Content starts

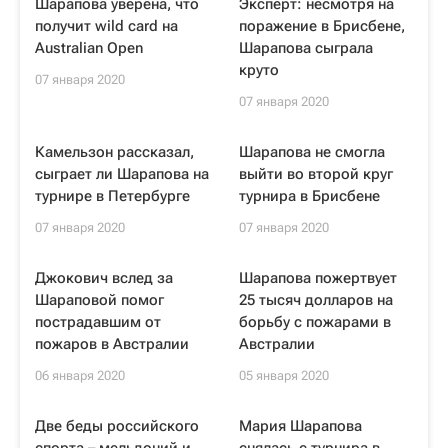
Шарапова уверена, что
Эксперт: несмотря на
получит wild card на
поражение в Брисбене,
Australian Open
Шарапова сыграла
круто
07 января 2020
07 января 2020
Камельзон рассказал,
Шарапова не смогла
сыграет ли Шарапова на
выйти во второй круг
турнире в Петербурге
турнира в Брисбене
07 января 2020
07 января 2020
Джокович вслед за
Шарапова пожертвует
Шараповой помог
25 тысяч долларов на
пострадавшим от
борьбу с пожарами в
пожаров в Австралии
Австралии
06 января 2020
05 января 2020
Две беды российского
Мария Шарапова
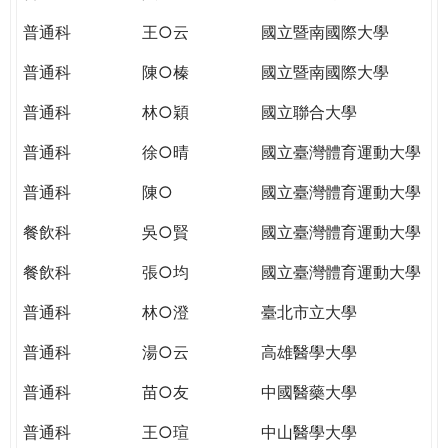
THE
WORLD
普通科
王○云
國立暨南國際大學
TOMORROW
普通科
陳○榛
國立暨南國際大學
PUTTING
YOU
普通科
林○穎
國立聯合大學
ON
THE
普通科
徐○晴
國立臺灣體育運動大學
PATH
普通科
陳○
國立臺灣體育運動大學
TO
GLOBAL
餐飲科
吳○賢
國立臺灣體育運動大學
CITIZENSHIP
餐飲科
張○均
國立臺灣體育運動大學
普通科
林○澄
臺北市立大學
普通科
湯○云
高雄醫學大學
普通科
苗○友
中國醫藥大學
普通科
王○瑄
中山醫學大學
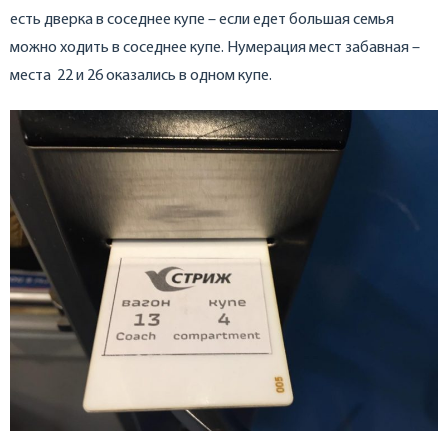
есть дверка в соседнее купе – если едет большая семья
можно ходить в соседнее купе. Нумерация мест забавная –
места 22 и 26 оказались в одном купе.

Content ends
Content starts

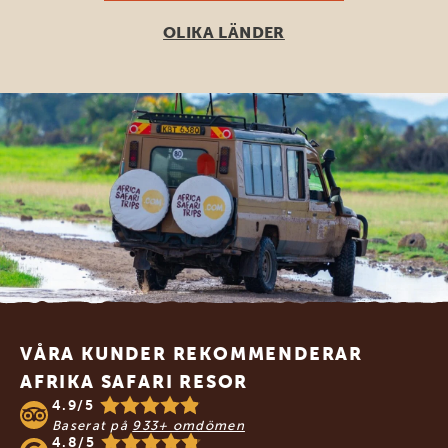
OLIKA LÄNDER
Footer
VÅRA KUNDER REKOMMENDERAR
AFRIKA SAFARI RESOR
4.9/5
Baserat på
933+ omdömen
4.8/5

Content ends

§ YOUR INSTRUCTIONS
Start at the line above containing "Эксперт: несмотря на" and stop at the line containing "места 22 и 26 оказались в одном купе.": print those lines and everything between them exactly, but not the pictures.

§ ANSWER TO THIS PROBLEM
Эксперт: несмотря на
получит wild card на
поражение в Брисбене,
Australian Open
Шарапова сыграла
круто
07 января 2020
07 января 2020
Камельзон рассказал,
Шарапова не смогла
сыграет ли Шарапова на
выйти во второй круг
турнире в Петербурге
турнира в Брисбене
07 января 2020
07 января 2020
Джокович вслед за
Шарапова пожертвует
Шараповой помог
25 тысяч долларов на
пострадавшим от
борьбу с пожарами в
пожаров в Австралии
Австралии
06 января 2020
05 января 2020
Две беды российского
Мария Шарапова
THE
WORLD
普通科
王○云
國立暨南國際大學
TOMORROW
普通科
陳○榛
國立暨南國際大學
PUTTING
YOU
普通科
林○穎
國立聯合大學
ON
THE
普通科
徐○晴
國立臺灣體育運動大學
PATH
普通科
陳○
國立臺灣體育運動大學
TO
GLOBAL
餐飲科
吳○賢
國立臺灣體育運動大學
CITIZENSHIP
餐飲科
張○均
國立臺灣體育運動大學
普通科
林○澄
臺北市立大學
普通科
湯○云
高雄醫學大學
普通科
苗○友
中國醫藥大學
普通科
王○瑄
中山醫學大學
есть дверка в соседнее купе – если едет большая семья
можно ходить в соседнее купе. Нумерация мест забавная –
места 22 и 26 оказались в одном купе.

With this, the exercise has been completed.